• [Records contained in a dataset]
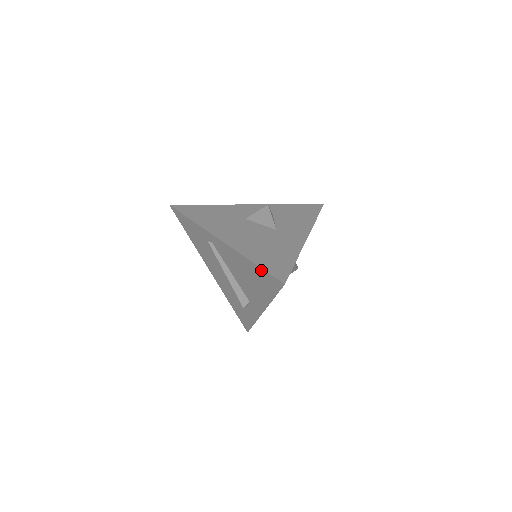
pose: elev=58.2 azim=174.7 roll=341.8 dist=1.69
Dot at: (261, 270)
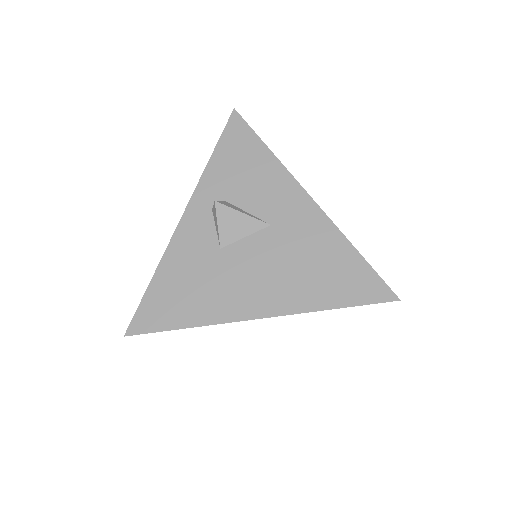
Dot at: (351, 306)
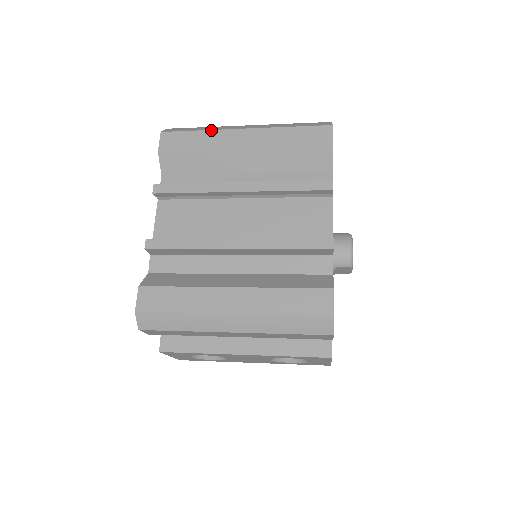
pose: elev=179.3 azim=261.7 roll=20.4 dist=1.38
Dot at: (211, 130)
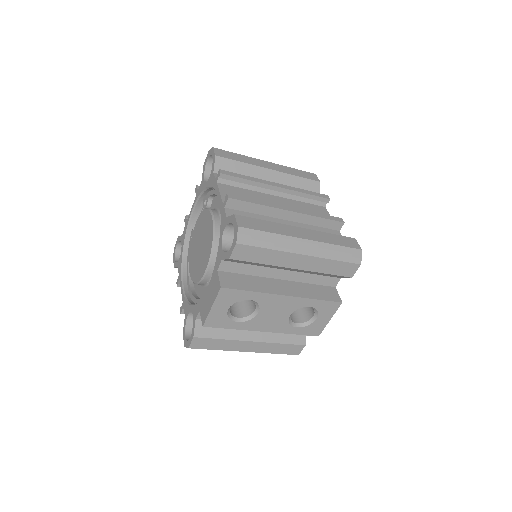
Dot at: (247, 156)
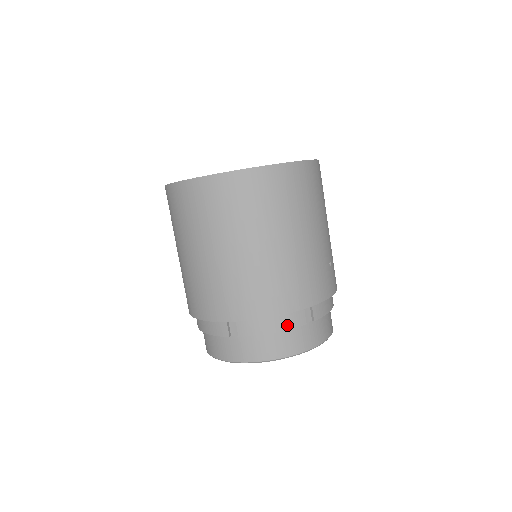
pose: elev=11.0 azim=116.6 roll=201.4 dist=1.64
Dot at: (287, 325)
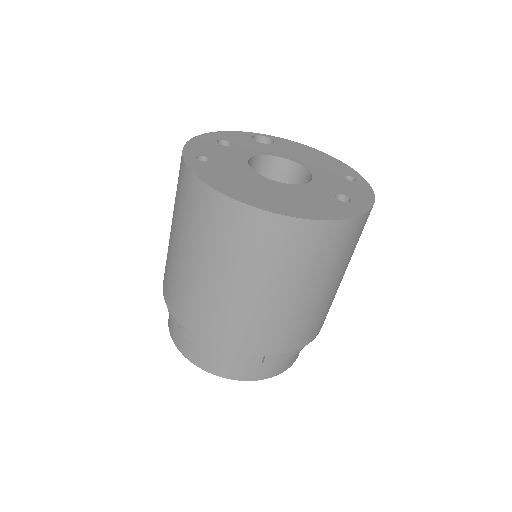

• [WHAT THIS TASK INVOLVES] Output the lines of the material above as a Markdown table with the columns Row and Line, and number each row. Leave out blank lines and the pictures.

• [EXERCISE RESPONSE]
| Row | Line |
|---|---|
| 1 | pose: elev=58.2 azim=174.7 roll=341.8 dist=1.69 |
| 2 | Dot at: (261, 270) |
| 3 | Dot at: (351, 306) |
| 4 | pose: elev=179.3 azim=261.7 roll=20.4 dist=1.38 |
| 5 | Dot at: (211, 130) |
| 6 | Dot at: (247, 156) |
| 7 | pose: elev=11.0 azim=116.6 roll=201.4 dist=1.64 |
| 8 | Dot at: (287, 325) |